Çalışmaya nasıl başladınız? İş yaşamınızdaki dönüm noktaları nelerdir?
Hayatımın dönüm noktası, savaşçı ruhuyla, her kafasına koyduğunu yapan YTÜ Mimarlık Fakültesi Mimarlık Bölümünü bitirip, İTÜ Mimarlık fakültesinde yüksek lisansını yapan bir öğrenciyken, aileme karşı gelerek 23 yaşında yaptığım evlilikti. Eşimle birlikte evlilik kararı verdikten sonra ailelerimizden gelen her desteğe hayır diyen iki küçük çocuk olarak çok zorlandık. Faturalarımızı ödeyemediğimiz hatta ayıracak paramız olmadığı için 2 sene sinemaya dahi gidemediğimiz bir dönem yaşadık. Tüm bu zorlukları yaşarken oturduk ve düşündük. “Biz ne istiyoruz” diye kendimize sorduk. Kendimiz başarmalıydık.

İş hayatıma ilk olarak ithal bir mobilya markasının temsilcisi olan firmada, satış grubuna destek olan proje grubunda mimar olarak başladım. Sonrasında bu görevle yetinmedim ve şantiyelerin de sorumluluğunu aldım.
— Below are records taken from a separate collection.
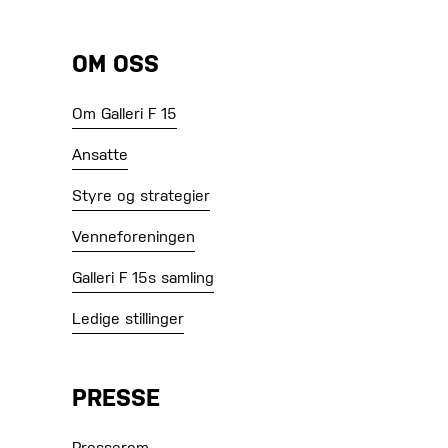
OM OSS
Om Galleri F 15
Ansatte
Styre og strategier
Venneforeningen
Galleri F 15s samling
Ledige stillinger
PRESSE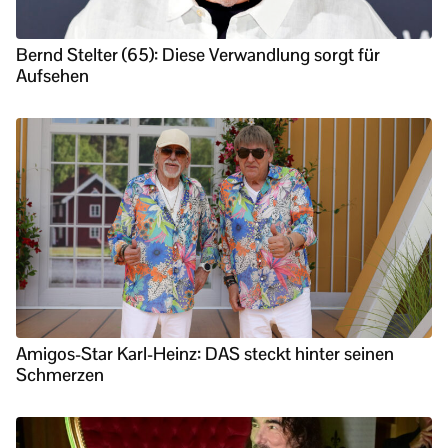
Bernd Stelter (65): Diese Verwandlung sorgt für
Aufsehen
Amigos-Star Karl-Heinz: DAS steckt hinter seinen
Schmerzen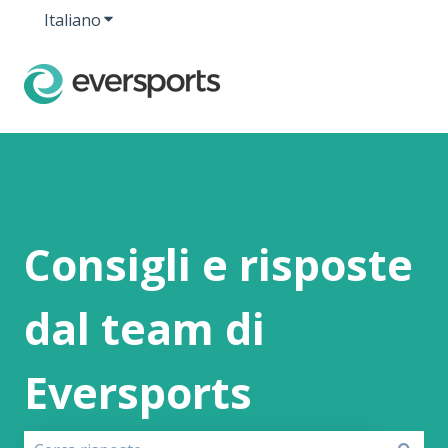
Italiano
Mostra sottomenu per le traduzioni
Consigli e risposte
dal team di
Eversports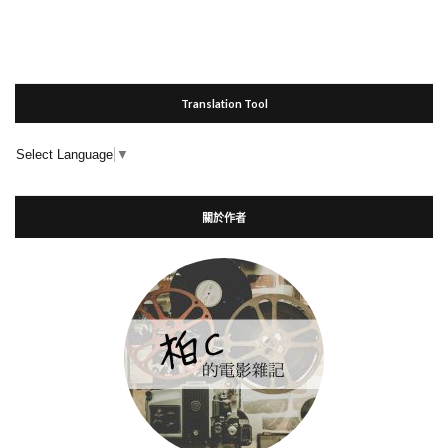
Translation Tool
Select Language
▼
關於作者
Prenses gibi büyütülen bir kız çocuğuyken sabahlara kadar şantiyelerde 1 saat koli üstünde uyuyan, sonra kalkıp çalışmaya devam eden birine dönüştüm. İşlerin sorumluluğu arttıkça kendimi daha fazla nasıl geliştirebilirim diye düşündüm ve işin satış kısmını da öğrendim. Bu firmada satış konusunda çalışma hayatıma yön veren bilgi ve deneyimler edindim.

ÜRETİMİN YÜZDE 60’I YURTDIŞINA GİDİYOR
Kendi işiniz nasıl kurdunuz?
Bu firmadan da ayrıldıktan sonra kendi mimarlık ofisimi kurdum. Ama özellikle dekorasyon ile birlikte mobilya hep işin içindeydi. Hotelya’yı ise 2010 yılında iyi bir müşterisi olduğum Kolsan firması sahibi Erdoğan Döner ile ortak olarak kurduk. Direkt üretime girdim. “Neden benimle ortak olmak istiyorsun” diye sorduğumda verdiği cevap “Çünkü işimi senden daha çalışkan, paramı da senden daha dürüst birine emanet edemem” olmuştu. Bu söz doğru yolda olduğumun göstergesiydi benim için.
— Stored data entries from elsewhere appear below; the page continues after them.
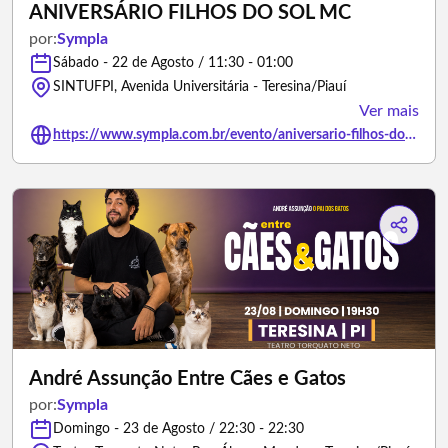
ANIVERSÁRIO FILHOS DO SOL MC
por:
Sympla
Sábado - 22 de Agosto / 11:30 - 01:00
SINTUFPI, Avenida Universitária - Teresina/Piauí
Ver mais
https://www.sympla.com.br/evento/aniversario-filhos-do-sol-mc/3486225
André Assunção Entre Cães e Gatos
por:
Sympla
Domingo - 23 de Agosto / 22:30 - 22:30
Mobilya sektörü erkek egemen bir sektör, kadın olmaktan kaynaklanan zorluklar yaşadınız mı?
Kadın olduğunuzda iş yaşamında, işin getirdiği bazı zorluklarla karşı karşıya kalabiliyorsunuz. Bunun nedeni çoğu sektörde olduğu gibi bizim sektörümüzde de erkek egemen kültürünün daha hakim olması. Bir kadının çalışarak büyük başarılar elde ettiğinin bilinmesi gerektiğini düşünüyorum.
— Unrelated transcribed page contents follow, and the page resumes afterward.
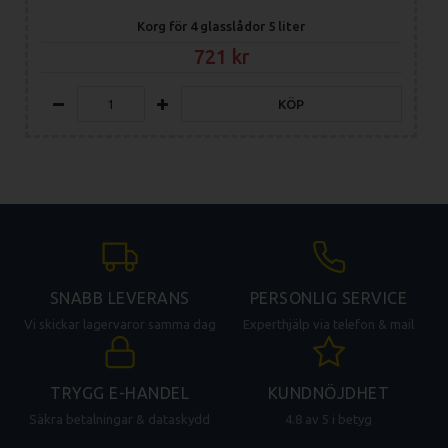
Korg för 4 glasslådor 5 liter
721
KÖP
SNABB LEVERANS
PERSONLIG SERVICE
Vi skickar lagervaror samma dag
Experthjälp via telefon & mail
TRYGG E-HANDEL
KUNDNÖJDHET
Säkra betalningar & dataskydd
4.8 av 5 i betyg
Dünyanın önde gelen otel zincirleriyle çalışmaya nasıl başladınız?
Hotelya olarak çoğunlukla 5 yıldızlı projelere hizmet veriyoruz. Bunların içinde Hilton, Sheraton, Hyatt Regency, Holiday Inn, Fairmont, Rixos gibi otel projeleri yanında 5 yıldızlı diyebileceğimiz Nobu, Frankie, Fenix, Angelique gibi restoran zincirleri de yer alıyor. Zincir şeklinde olan projelerin, yurtdışı projelerinde de tercih edilir olmamızın en önemli nedenlerinden biri üretimimizden duydukları memnuniyet ve aynı zamanda kalitemize güvenin bir sonucu. Dünyanın her yerinde Moskova’da, Bakü’de, Londra’da, Astana’da, Marakeş’te, Filipinler’de, Kuala Lumpur’da, Erbil ve daha birçok ülkede projelerimiz devam ediyor.

Üretiminizin ne kadarını ihraç ediyorsunuz?
Yurtdışında bugüne kadar çok ciddi işler yaptık, üretimimizin yaklaşık yüzde 60’ı yurtdışı için yapılıyor.

MOBİLYA ÜRETİMİNDE KADINLAR YOK
Sizce bir kadın girişimci olarak hangi alanda fark yarattınız?
Sektörümü halen erkek egemen bir sektör. Üretimin içinde hâlâ yeterli kadın yok ülkemizde. Ama biz kadınlara verilen hakların ne kadar yakın bir tarih olduğunu düşünürsek bu çok doğal. Erkeklerle aramızdaki bu onlarca seneyi kapatmak çok kolay değil. Bunun içine korkusuzca giren, erkeklerle baş başa yan yana çalışan öncü, cesaret verici bir kadın olmak gurur verici.

Hayaliniz, hedefleriniz nedir?
En büyük hayalim uluslararası arenada bilinen, beğenilen, aranan bir Türk markası olmak. Yurtdışında Türk ismini, Türk kalitesini, Türk hizmetini ve misafirperverliğini ve de en önemlisi Türk kadınının gücünü gösterebilmek en büyük hedefim. Bu yüzden de çok çalışıyorum.